白惜芷属于特会玩的那种,她玩起来花样翻新。一会俯卧撑从三个撑到五个、十个,大汗淋漓却不打退堂鼓,一会玩跳绳,单脚跳,双脚跳,单双互换跳。执意拉薛毅彤一起跳绳,薛毅彤背对着她,她让他双手平伸,托着她的双手比划得多大的伸展空间。这会薛毅彤在白惜芷眼里是个木头人想怎么摆弄就怎么摆弄。这个动作让薛毅彤想到了《泰坦尼克号》船舷上展臂迎风的Jack和RoSe,他自个涨红了脸。白惜芷说:“姐夫,你热就先歇着去,看我练。”
白惜芷身体小巧玲珑,她很是聪明不一会就找到感觉,一会就能自如地一字腿,一会就能轻松地倒立贴墙。
薛毅彤坐在休闲椅上徜徉在这恬淡惬意的时光,像极古代的君王,唯一遗憾的是白惜芷奉上的不是《霓裳羽衣曲》。
白惜若过来喊白惜芷去看着母亲,她和张妈准备晚餐去。白惜芷跑去看了看母亲,喂了母亲几口水,母亲要求给她按摩一下,协助她翻过身,白惜芷粗心大意一把抓在了母亲手术部位,疼得她呲牙裂嘴。母亲大吵大嚷尖锐地喊:若若,我不要她帮我。母亲的智力已退化成三岁的孩子,她赶白惜芷走,骂她是个坏蛋。白惜芷巴不得,和她做鬼脸,双手蒙在脸上又放开,也学她的表情哭丧着脸,说:“你走!你走开,你是坏蛋。”白母真成了小孩一会哭一会大笑。
白惜芷试图搀母亲起来,躺了50多天了,按理也能坐起来了。她去喊薛毅彤来帮忙搀母亲下来走,薛毅彤不干。

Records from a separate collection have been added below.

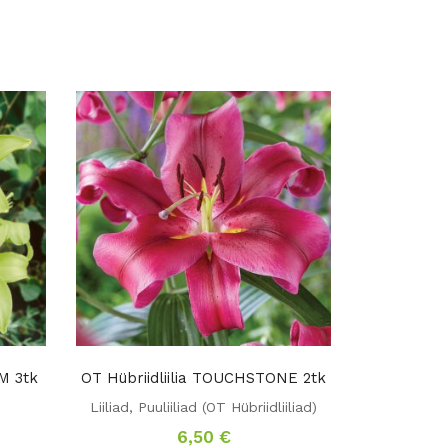
LM 3tk
OT Hübriidliilia TOUCHSTONE 2tk
Liiliad
,
Puuliiliad (OT Hübriidliiliad)
6,50
€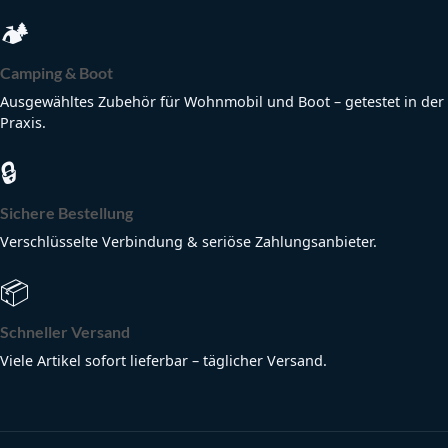
🏕
Camping & Boot
Ausgewähltes Zubehör für Wohnmobil und Boot – getestet in der
Praxis.
🔒
Sichere Bestellung
Verschlüsselte Verbindung & seriöse Zahlungsanbieter.
📦
Schneller Versand
Viele Artikel sofort lieferbar – täglicher Versand.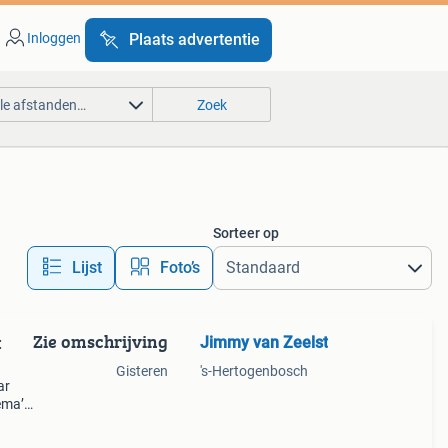
Inloggen
Plaats advertentie
lle afstanden…
Zoek
Sorteer op
Lijst
Foto’s
Zie omschrijving
Jimmy van Zeelst
:
Gisteren
's-Hertogenbosch
ar
ema’s
koop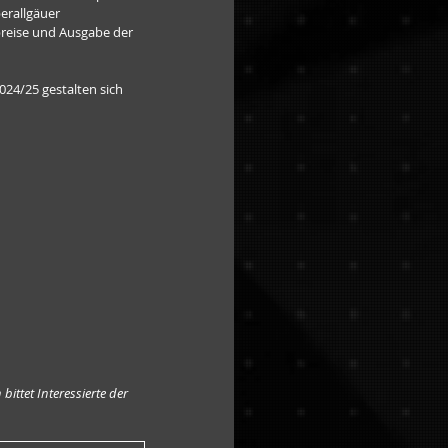
erallgäuer 
spreise und Ausgabe der 
2024/25 gestalten sich 
ittet Interessierte der 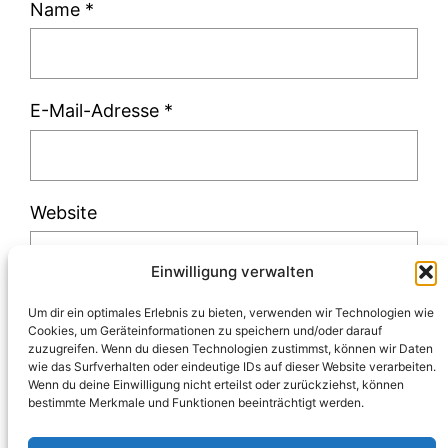
Name
*
E-Mail-Adresse
*
Website
Einwilligung verwalten
Um dir ein optimales Erlebnis zu bieten, verwenden wir Technologien wie
Cookies, um Geräteinformationen zu speichern und/oder darauf
zuzugreifen. Wenn du diesen Technologien zustimmst, können wir Daten
Diese Website verwendet Akismet, um Spam
wie das Surfverhalten oder eindeutige IDs auf dieser Website verarbeiten.
Wenn du deine Einwilligung nicht erteilst oder zurückziehst, können
zu reduzieren.
Erfahre, wie deine
bestimmte Merkmale und Funktionen beeinträchtigt werden.
Kommentardaten verarbeitet werden.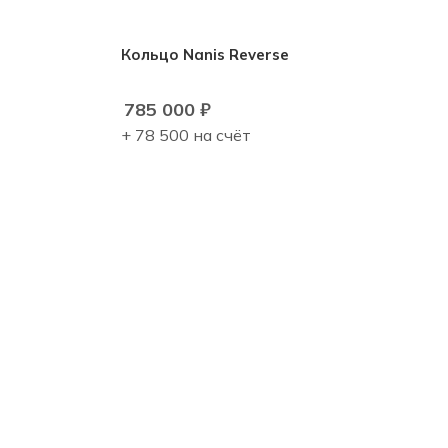
Кольцо Nanis Reverse
785 000
₽
+ 78 500 на счёт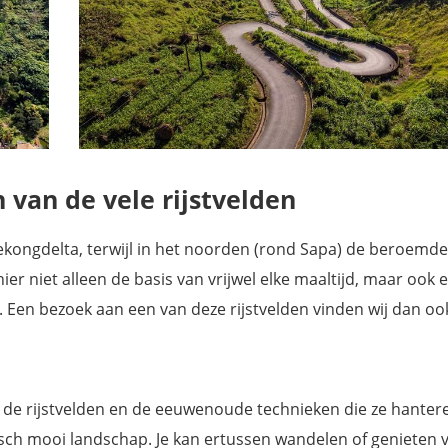
n van de vele rijstvelden
 Mekongdelta, terwijl in het noorden (rond Sapa) de beroemde
ier niet alleen de basis van vrijwel elke maaltijd, maar ook 
 Een bezoek aan een van deze rijstvelden vinden wij dan oo
de rijstvelden en de eeuwenoude technieken die ze hanteren
tisch mooi landschap. Je kan ertussen wandelen of genieten 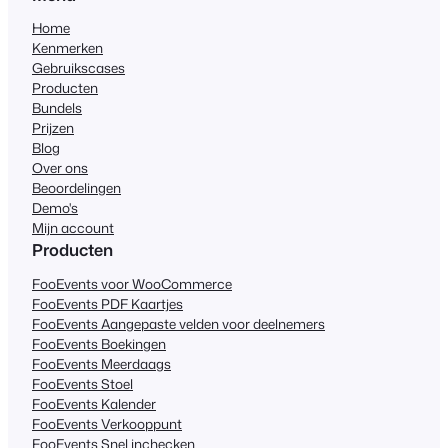
Home
Kenmerken
Gebruikscases
Producten
Bundels
Prijzen
Blog
Over ons
Beoordelingen
Demo's
Mijn account
Producten
FooEvents voor WooCommerce
FooEvents PDF Kaartjes
FooEvents Aangepaste velden voor deelnemers
FooEvents Boekingen
FooEvents Meerdaags
FooEvents Stoel
FooEvents Kalender
FooEvents Verkooppunt
FooEvents Snel inchecken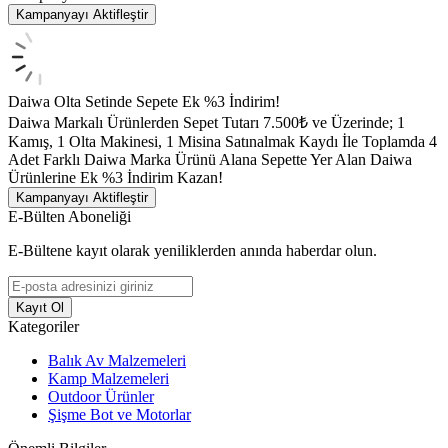
Kampanyayı Aktifleştir
Daiwa Olta Setinde Sepete Ek %3 İndirim!
Daiwa Markalı Ürünlerden Sepet Tutarı 7.500₺ ve Üzerinde; 1
Kamış, 1 Olta Makinesi, 1 Misina Satınalmak Kaydı İle Toplamda 4
Adet Farklı Daiwa Marka Ürünü Alana Sepette Yer Alan Daiwa
Ürünlerine Ek %3 İndirim Kazan!
Kampanyayı Aktifleştir
E-Bülten Aboneliği
E-Bültene kayıt olarak yeniliklerden anında haberdar olun.
Kayıt Ol
Kategoriler
Balık Av Malzemeleri
Kamp Malzemeleri
Outdoor Ürünler
Şişme Bot ve Motorlar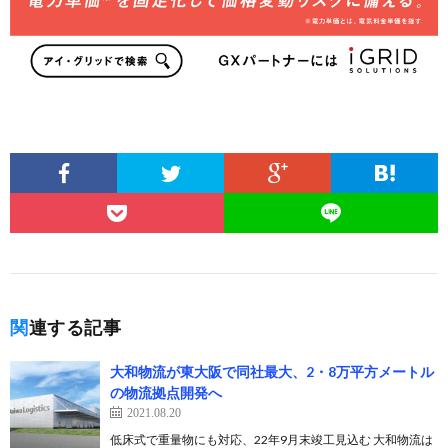
関連する記事
大和物流が東大阪で同社最大、2・8万平方メートル
の物流拠点開発へ
2021.08.20
低床式で重量物にも対応、22年9月末竣工見込む 大和物流は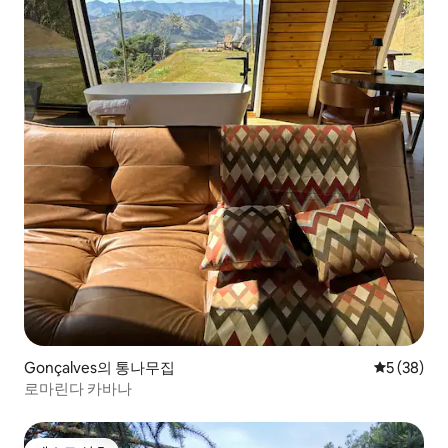
Gonçalves의 통나무집
평점 5점(5
5 (38)
로마린다 카바나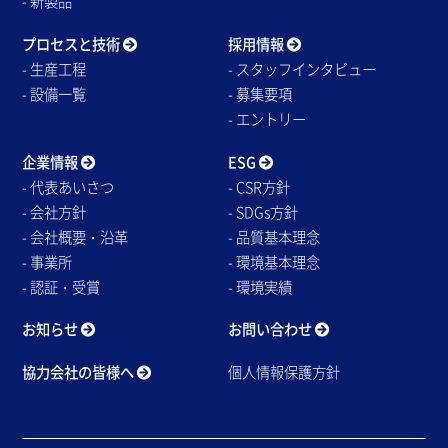
- 新製品
プロセスと技術
採用情報
- 生産工程
- スタッフインタビュー
- 設備一覧
- 募集要項
- エントリー
企業情報
ESG
- 代表あいさつ
- CSR方針
- 会社方針
- SDGs方針
- 会社概要・沿革
- 品質基本理念
- 事業所
- 環境基本理念
- 認証・受賞
- 環境実績
お知らせ
お問い合わせ
協力会社の皆様へ
個人情報保護方針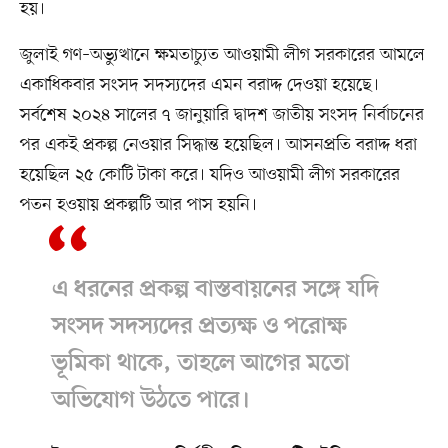
হয়।
জুলাই গণ–অভ্যুত্থানে ক্ষমতাচ্যুত আওয়ামী লীগ সরকারের আমলে
একাধিকবার সংসদ সদস্যদের এমন বরাদ্দ দেওয়া হয়েছে।
সর্বশেষ ২০২৪ সালের ৭ জানুয়ারি দ্বাদশ জাতীয় সংসদ নির্বাচনের
পর একই প্রকল্প নেওয়ার সিদ্ধান্ত হয়েছিল। আসনপ্রতি বরাদ্দ ধরা
হয়েছিল ২৫ কোটি টাকা করে। যদিও আওয়ামী লীগ সরকারের
পতন হওয়ায় প্রকল্পটি আর পাস হয়নি।
এ ধরনের প্রকল্প বাস্তবায়নের সঙ্গে যদি
সংসদ সদস্যদের প্রত্যক্ষ ও পরোক্ষ
ভূমিকা থাকে, তাহলে আগের মতো
অভিযোগ উঠতে পারে।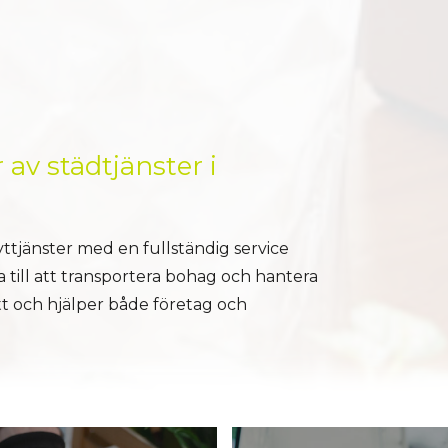
 av städtjänster i
yttjänster med en fullständig service
 till att transportera bohag och hantera
ytt och hjälper både företag och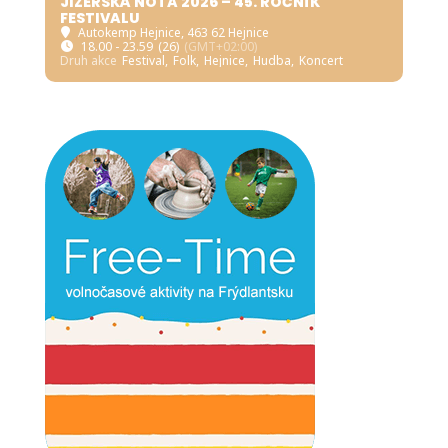
JIZERSKÁ NOTA 2026 – 45. ROČNÍK
FESTIVALU
Autokemp Hejnice
, 463 62 Hejnice
18.00 - 23.59
(26)
(GMT+02:00)
Druh akce
Festival,
Folk,
Hejnice,
Hudba,
Koncert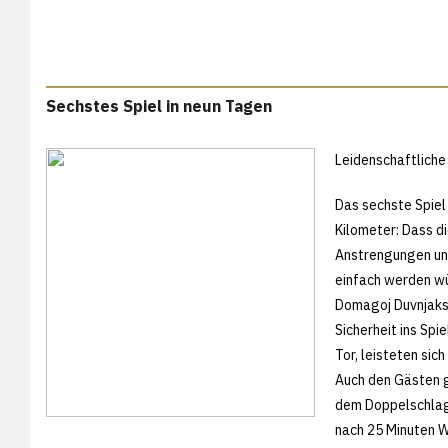
Sechstes Spiel in neun Tagen
Leidenschaftliche
Das sechste Spiel
Kilometer: Dass d
Anstrengungen und
einfach werden wü
Domagoj Duvnjaks
Sicherheit ins Sp
Tor, leisteten sic
Auch den Gästen g
dem Doppelschlag 
nach 25 Minuten W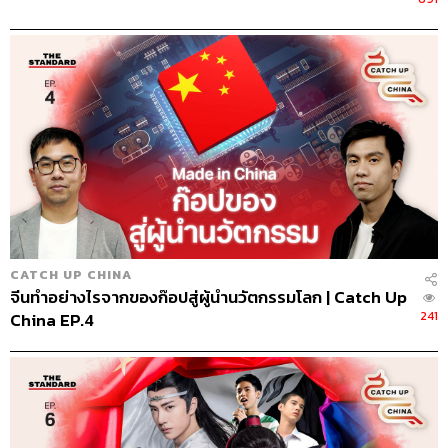
CATCH UP CHINA
จีนทำอย่างไรจากของก๊อปสู่ผู้นำนวัตกรรมโลก | Catch Up
241
China EP.4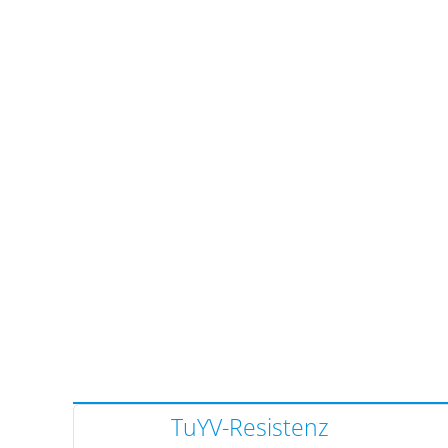
TuYV-Resistenz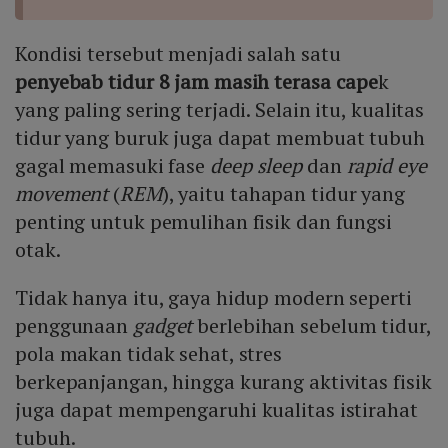
Kondisi tersebut menjadi salah satu
penyebab tidur 8 jam masih terasa cape
k
yang paling sering terjadi. Selain itu, kualitas
tidur yang buruk juga dapat membuat tubuh
gagal memasuki fase
deep sleep
dan
rapid eye
movement
(
REM
), yaitu tahapan tidur yang
penting untuk pemulihan fisik dan fungsi
otak.
Tidak hanya itu, gaya hidup modern seperti
penggunaan
gadget
berlebihan sebelum tidur,
pola makan tidak sehat, stres
berkepanjangan, hingga kurang aktivitas fisik
juga dapat mempengaruhi kualitas istirahat
tubuh.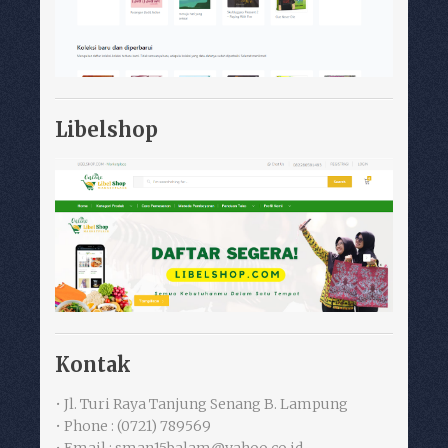
Libelshop
Kontak
• Jl. Turi Raya Tanjung Senang B. Lampung
• Phone : (0721) 789569
• Email : sman15balam@yahoo.co.id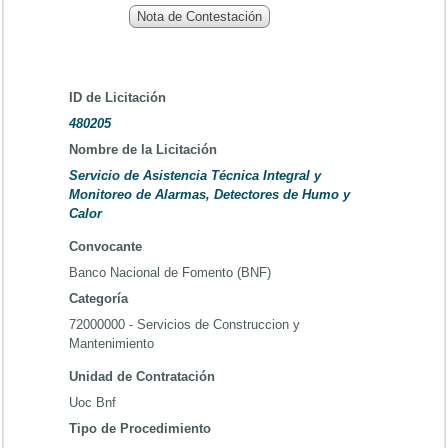
Nota de Contestación
ID de Licitación
480205
Nombre de la Licitación
Servicio de Asistencia Técnica Integral y
Monitoreo de Alarmas, Detectores de Humo y
Calor
Convocante
Banco Nacional de Fomento (BNF)
Categoría
72000000 - Servicios de Construccion y
Mantenimiento
Unidad de Contratación
Uoc Bnf
Tipo de Procedimiento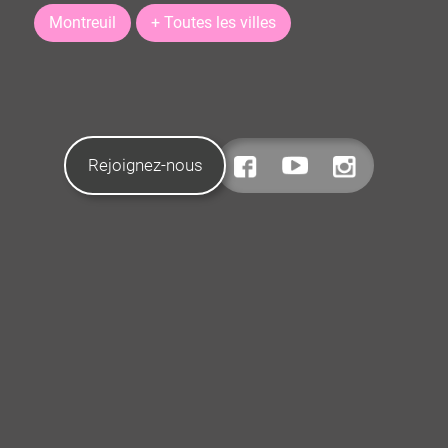
Montreuil
+ Toutes les villes
Rejoignez-nous
CONTACTEZ-NOUS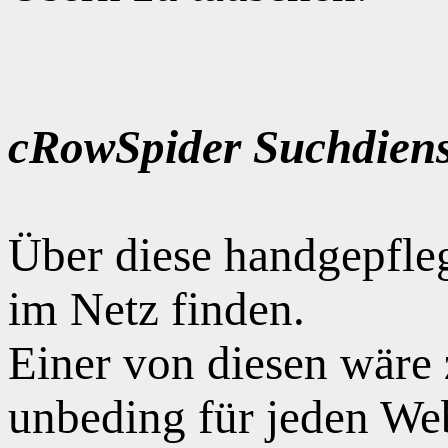
cRowSpider Suchdiens
Über diese handgepfle
im Netz finden.
Einer von diesen wäre
unbeding für jeden Web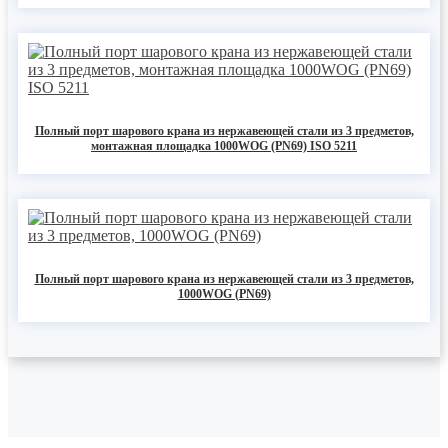
Полный порт шарового крана из нержавеющей стали из 3 предметов,
монтажная площадка 1000WOG (PN69) ISO 5211
Полный порт шарового крана из нержавеющей стали из 3 предметов,
1000WOG (PN69)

白惜芷又继续去玩她的。薛毅彤又去伺弄他的花花草草去了。
第二天,薛毅彤又来到了办公室,花汐颜早就把开水备好了,他一进门就给他泡好茶放在手边。薛毅彤客气了两句,花汐颜觉得好生分。她说:“我有个提议先和你商量,回头再请示白惜若。”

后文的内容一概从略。